[Update 6:27 p.m.] – Wednesday’s budget committee meeting will no longer be available by Zoom. Those wishing to attend can do so via Vast teleconferencing.
FARMINGTON – County commissioners met Tuesday, approving new limits on the amount of money that most projects and individuals will be able to draw from the county’s Tax Increment Financing fund and authorizing the signing of a Memorandum of Understanding between the county and National Correctional Employees Union to temporarily serve meals.
The county’s TIF committee, consisting of residents of the Unorganized Territory responsible for helping distribute funds generated by the Kibby wind power project, have recommended limiting the amount of money a single project or individual could receive, to $100,000 and $50,000, respectively. The limit on project funding only applies to each project, County Clerk Julia Magoon said Tuesday, not to the organizations applying for funds. TIF funds may also be accessed by U.T. residents for education purposes; the $50,000 limit would be applied per applicant.
Commissioners could waive those limits for specific projects, Magoon and commissioners noted Tuesday – for example, additional funding could be provided to a large project capable of generating more jobs.
Commissioners approve the expenditures out of the TIF account, usually working off of the recommendations of the committee. The committee gathers periodically and evaluates proposals, weighing their merits with a scoring system.
On Tuesday, commissioners also agreed to sign a Memorandum of Understanding between the county and National Correctional Employees Union, representing personnel at the Franklin County Detention Center. The issue revolves around serving food to prisoners during the weekends. Previously, the jail used full-time cooks during the week and a part-time cooks to fill in weekends; however, both part-time cooks have since stopped working at the jail after one resigned and the other had issues with covering childcare. As there is no kitchen staff on the weekend, the jail has been having the full-time cooks prepare meals for the weekend, and then asked corrections officers to heat up and serve the food. The issue raised by the NCEU, Nichols said, was that request went beyond the bargaining unit’s typical duties.
The proposed budget includes funds for a 32.5-hour cook position to work weekends; that cost is somewhat mitigated by associated reductions in part-time lines. The MOU enables the corrections officers to assist with the weekend food service until June 30 or whenever the kitchen is staffed during the weekend, whichever happens later.
Commissioner Charlie Webster of Farmington said that he felt it was unnecessary to add a position just to serve food during the weekends. He said he wanted the point addressed in the next contractual negotiations with the NCEU. That contract will be entering its last year on July 1, 2020.

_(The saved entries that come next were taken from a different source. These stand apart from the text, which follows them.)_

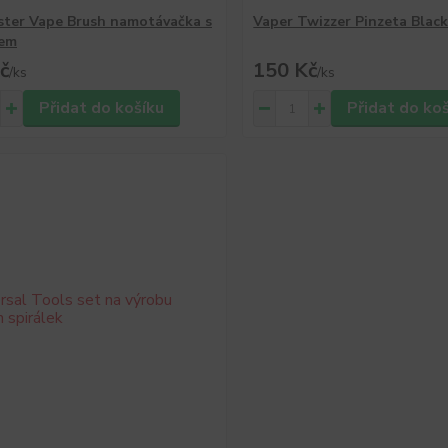
ster Vape Brush namotávačka s
Vaper Twizzer Pinzeta Blac
kem
č
150 Kč
/
ks
/
ks
Přidat do košíku
Přidat do ko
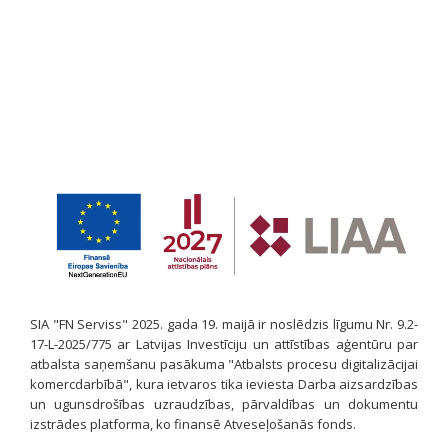
SIA "FN Serviss" 2025. gada 19. maijā ir noslēdzis līgumu Nr. 9.2-
17-L-2025/775 ar Latvijas Investīciju un attīstības aģentūru par
atbalsta saņemšanu pasākuma "Atbalsts procesu digitalizācijai
komercdarbībā", kura ietvaros tika ieviesta Darba aizsardzības
un ugunsdrošības uzraudzības, pārvaldības un dokumentu
izstrādes platforma, ko finansē Atveseļošanās fonds.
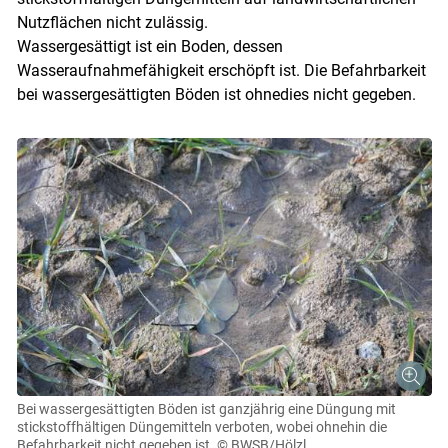
Nutzflächen nicht zulässig.
Wassergesättigt ist ein Boden, dessen
Wasseraufnahmefähigkeit erschöpft ist. Die Befahrbarkeit
bei wassergesättigten Böden ist ohnedies nicht gegeben.
Bei wassergesättigten Böden ist ganzjährig eine Düngung mit
stickstoffhältigen Düngemitteln verboten, wobei ohnehin die
Befahrbarkeit nicht gegeben ist.
© BWSB/Hölzl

Tuesday’s brief meeting took place after the commissioners advanced $6.83 million in proposed expenditures last week. The county’s budget committee will begin their review at 5:30 p.m. Wednesday at the courthouse. To meet crowd size restrictions, only the nine committee members and a county official will be gathering in the same room at the county courthouse; members of the public wishing to attend will be able to do so via the Vast teleconferencing system by calling 207-560-0523 and utilizing the pin number of 196616.